Now, with my sister and I bordering on a level of minimal maturity, and with my sister having cranked out 3 little girls, the concept of family has completely mutated. With my dad and I, we can share time as men, and it's a fact that he has more energy to go out at night than I do, so while there is an inequitable divide in terms of life experience, I consider us as two peers in some sense, two men trying to figure out wtf we are doing with our lives. When it's my sister and I, the traditional roles of brother/sister are replaced by an almost complete focus on the children, so it's mommy, uncle david, and daddy Gavin as our roles by necessity. Then when my dad is around my sister he assumes a role of grandfather, in a way not unlike how he is kind to Hunter, and hopefully with slightly more interest in what they have to say/mumble.

When we all get together, it's nothing like it used to be when I was younger. For one, my mom wore the pants and set the schedule, made the rules, enforced order, and handed out all the instructions. She was damn good at it too.


But at this point in our lives, we can remember, and we can celebrate her life and what she might be like now, but we have to define it all for ourselves every day. And the truth is, while my sister might have an idea of what "family" should be, I don't think my dad or I have any freaking clue.

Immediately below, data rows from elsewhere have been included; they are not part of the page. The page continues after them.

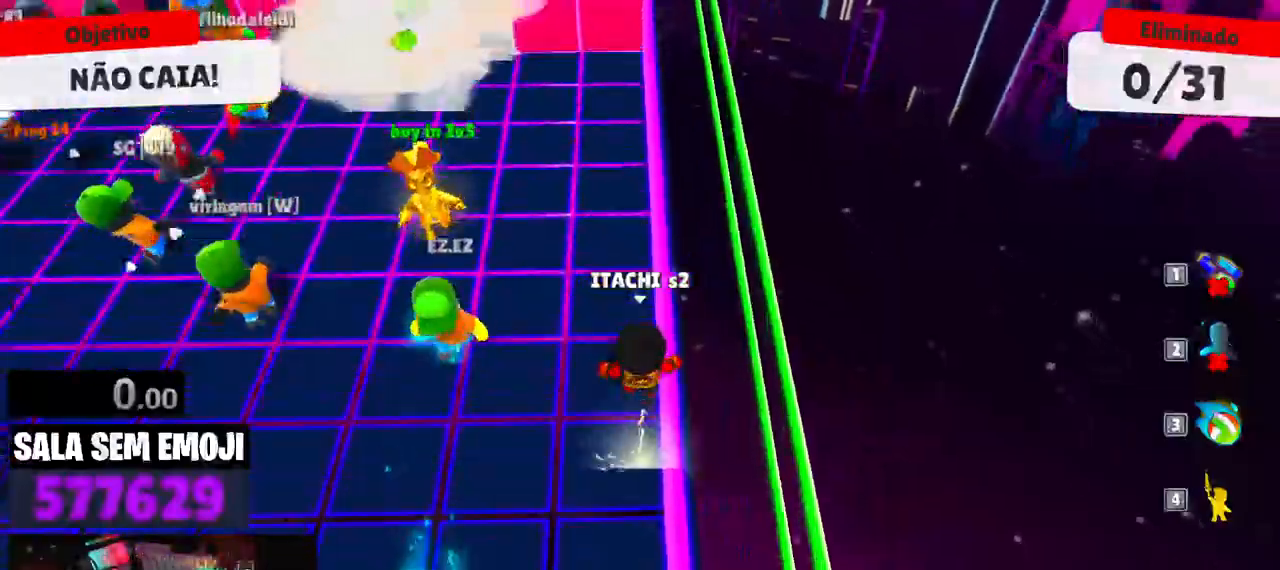
{"keys": ["w"], "events": [[217, "d", "down"], [267, "d", "up"], [417, "space", "down"], [450, "space", "up"]]}
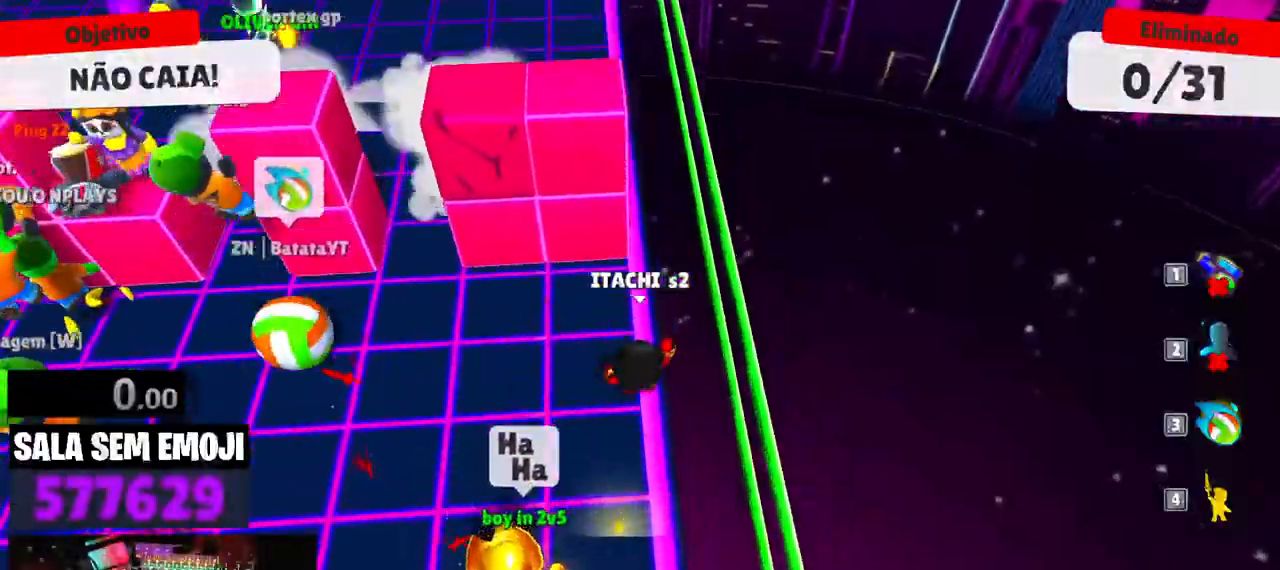
{"keys": ["a"], "events": [[100, "space", "down"], [150, "a", "down"], [150, "w", "up"], [184, "space", "up"], [284, "space", "down"], [334, "space", "up"]]}
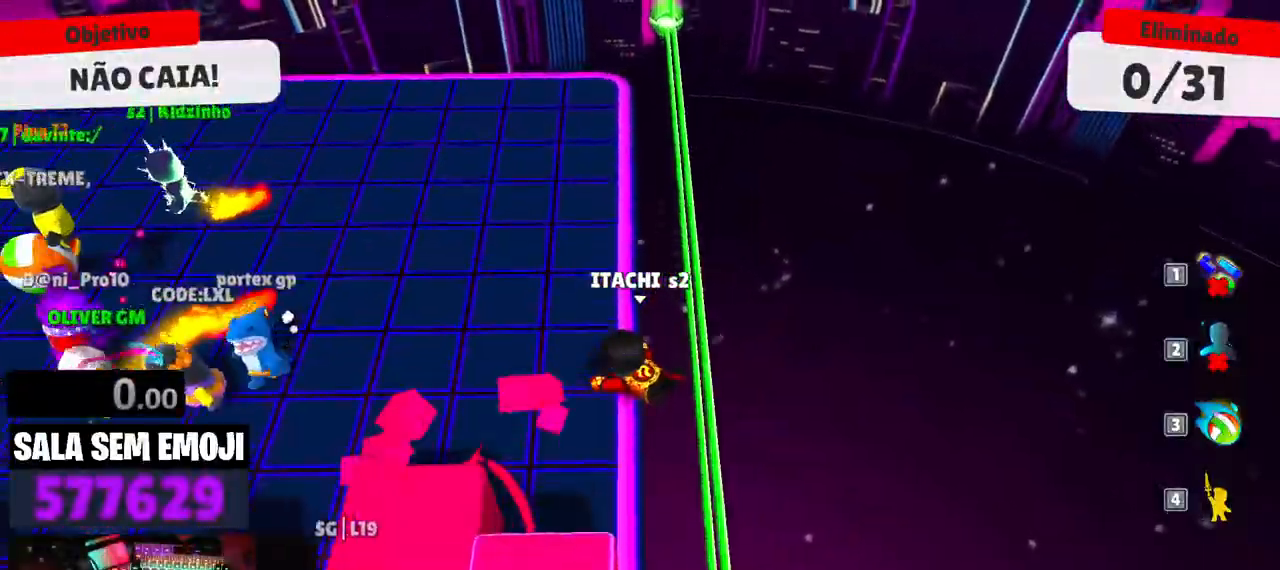
{"keys": ["a"], "events": [[350, "space", "down"], [434, "space", "up"]]}
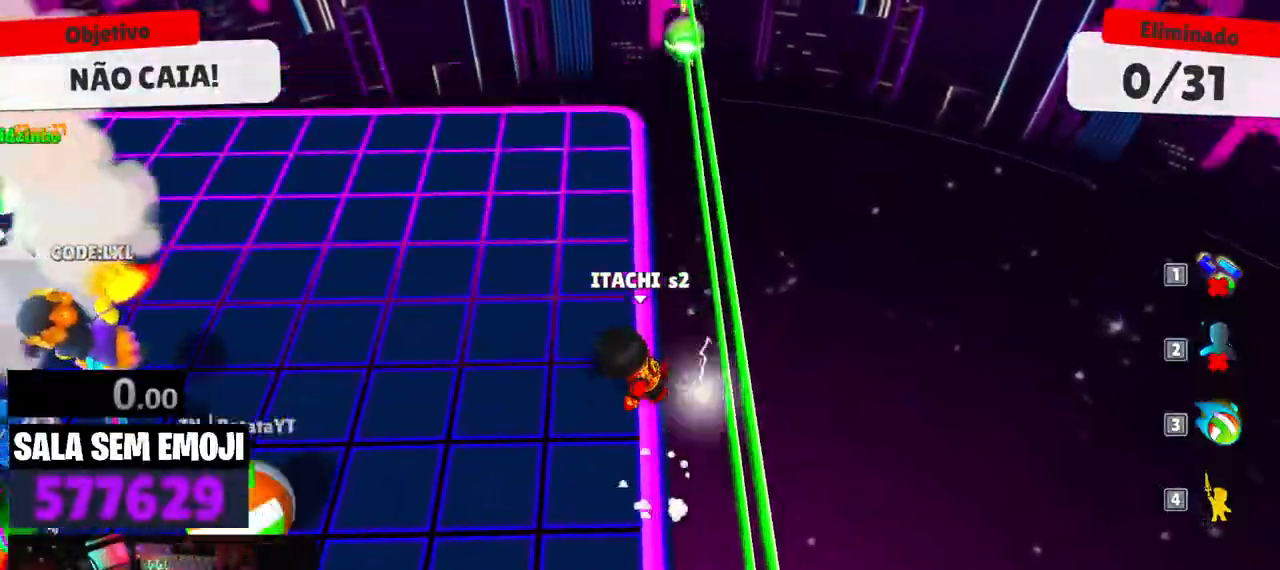
{"keys": ["d"], "events": [[167, "s", "down"], [217, "a", "up"], [317, "d", "down"], [367, "s", "up"]]}
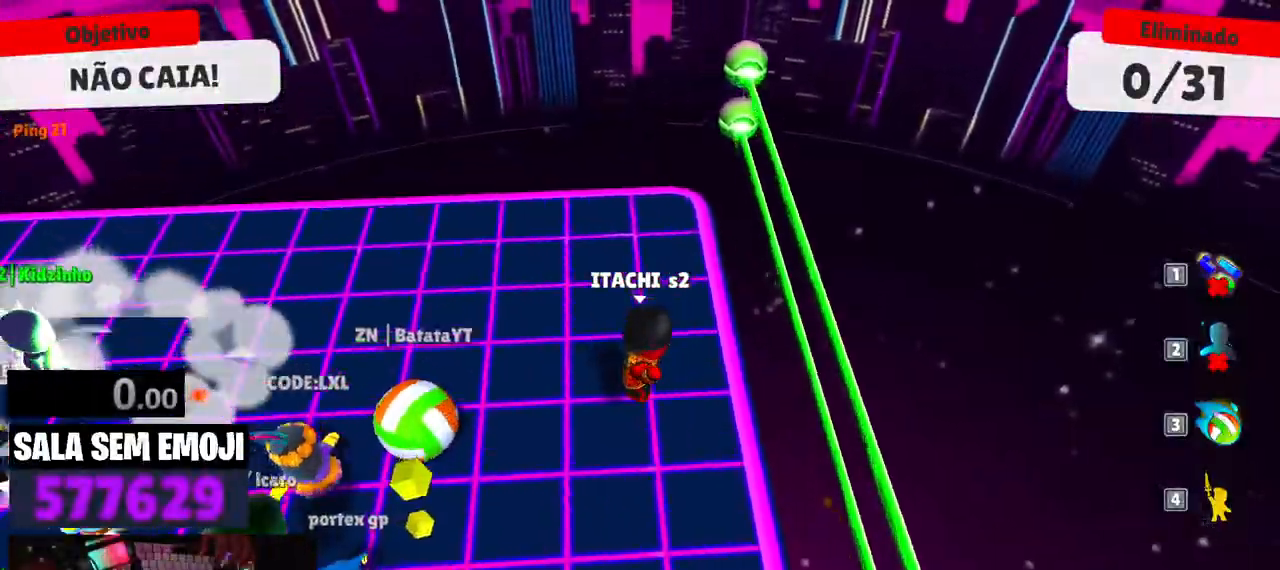
{"keys": ["w"], "events": [[50, "w", "down"], [334, "d", "up"], [384, "space", "down"], [467, "space", "up"]]}
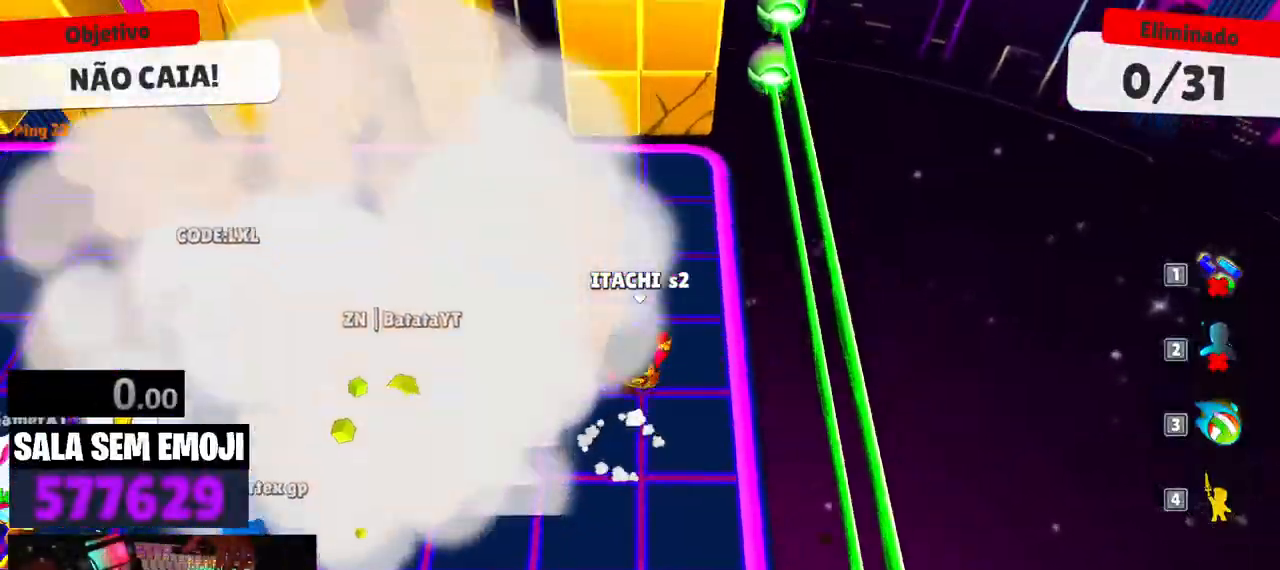
{"keys": ["d"], "events": [[67, "d", "down"], [250, "a", "down"], [250, "d", "up"], [350, "a", "up"], [350, "d", "down"], [400, "w", "up"]]}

Perhaps that is the simple mars/venus truth of it all. Are men incapable of building a family on their own without a woman? I suppose I might hear differently from my homosexual male friends on that topic, although I can't think of any who are raising children of their own. And I'm certain I can think of at least one or two women who rely on their man to help define the family unit, to schedule, shuffle, juggle, shuttle, and supervise. And sometimes to just "shrug" it off and let the absurdity be whatever it is and laugh about it sometime later, when the cost of whatever repair or ER visit has been forgotten.

I hear lots of stories about 50 year old men having babies with younger women. I can see how that might happen, both for a man who already had one set of kids and wants to try to build a new family because the first one didn't work for some reason, and for the man who was just having too much fun for too long and finally woke up one day and realized he was missing out on one of the most fundamental and important tasks of our own humanity. I know I don't want to be 50 and dating a 35 y/o. I know I don't want to be 70 and attending a college graduation. I owe it to any children I might have to give them a few of my better years, before I get grumpy, old, crusty, and rusty like my dog.

I suppose at the core of it all I am still waiting to define what the word "family" will mean to me as an adult.